Sat Aug 24, 2013 7:55 pm
I watched one of Mrknifefanatic's videos today and when he started the sharpening on a 500 grit stone he ran the edge along the stone first. He was doing a review on a set of stone so not sure if he did this to make sure he had a dull edge to start the review or if this is a common way to start the sharpening process. Any insight?
Sat Aug 24, 2013 8:30 pm
Sharpening a sharp knife is easy so by cutting into the stone and dulling the knife it shows actual progress.
Sun Aug 25, 2013 4:52 pm
Cliff Stamp calls this "destressing the edge". He does it as a normal part of sharpening. His idea, as I understand it, is that cutting into the stone removes metal at the edge that was weak and "stressed" by being used for cutting. Removing it reveals fresh metal that's ready to be ground into a new edge.
There's probably some merit to this idea as Cliff seems to be very knowledgeable about edges, sharpening, cutting performance, etc.
Sun Aug 25, 2013 5:30 pm
Lol, Cliff Stamp
Sun Aug 25, 2013 7:02 pm
If you sharpen using the burr method you are going to grind in to new steel anyways. I find this step unneeded.

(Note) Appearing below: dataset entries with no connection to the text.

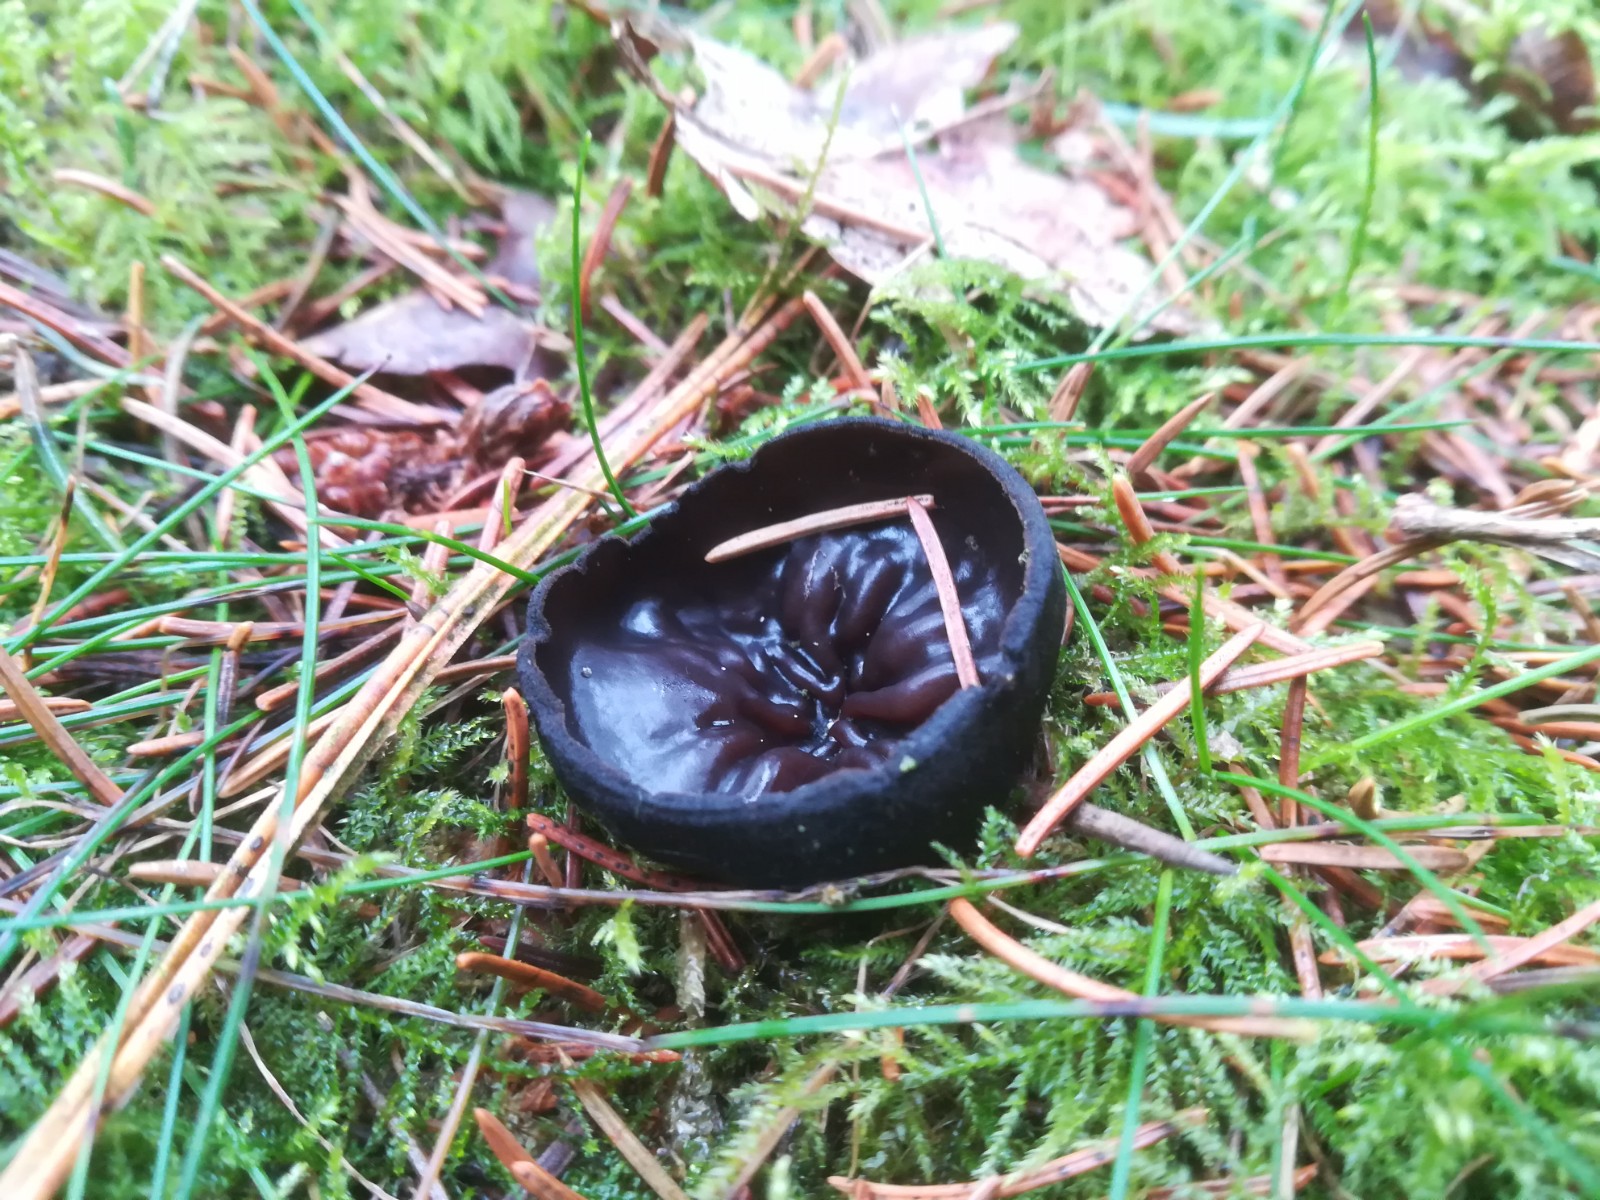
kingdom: Fungi
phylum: Ascomycota
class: Pezizomycetes
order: Pezizales
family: Sarcosomataceae
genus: Pseudoplectania
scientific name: Pseudoplectania nigrella
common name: almindelig sortbæger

But iin MKF's vid, its done to show cutting speed on a blunted edge.
Sun Aug 25, 2013 8:20 pm
Cliff Stamp talks a lot about things he has no clue about.
Sun Aug 25, 2013 8:36 pm
I'm sure Mr. Stamp is a very knowledgeable fellow. I've never been able to figure out what he is really trying to say. Could be me I suppose.
Sun Aug 25, 2013 8:50 pm
in any kitchen knife forum i've been in, cliff stamp has been pretty much ridiculed. there's probably a reason why.
Sun Aug 25, 2013 9:53 pm
I thought it was me too. I found deciphering Cliff Stamp's posts similar to trying to decipher Dave Martel's posts. I found Dave's gibberish sometimes to be more humorous than Cliff's. The humorous screen name, Cliff Stamp, does not inspire confidence; The name DullBlade doesn't inspire confidence either.
Sun Aug 25, 2013 11:04 pm
I used to cut into the stone so I knew I had an even starting point along the whole edge, to try to prevent one section from getting sharp ahead of the others. The family kitchen knife set (a wedding gift) frequently needs a couple of refreshing passes to remove tiny amounts of damage from the dishwasher and from being used on a glass "cutting board." I've also seen some village sharpeners do the edge cutting into the stone on those bicycle powered wheel sharpeners. FWIW, I've been able to get disturbing edges on some knives following Cliff's destress, shape, deburr, & hone method, in a very short time, even on knives that have given me trouble in the past.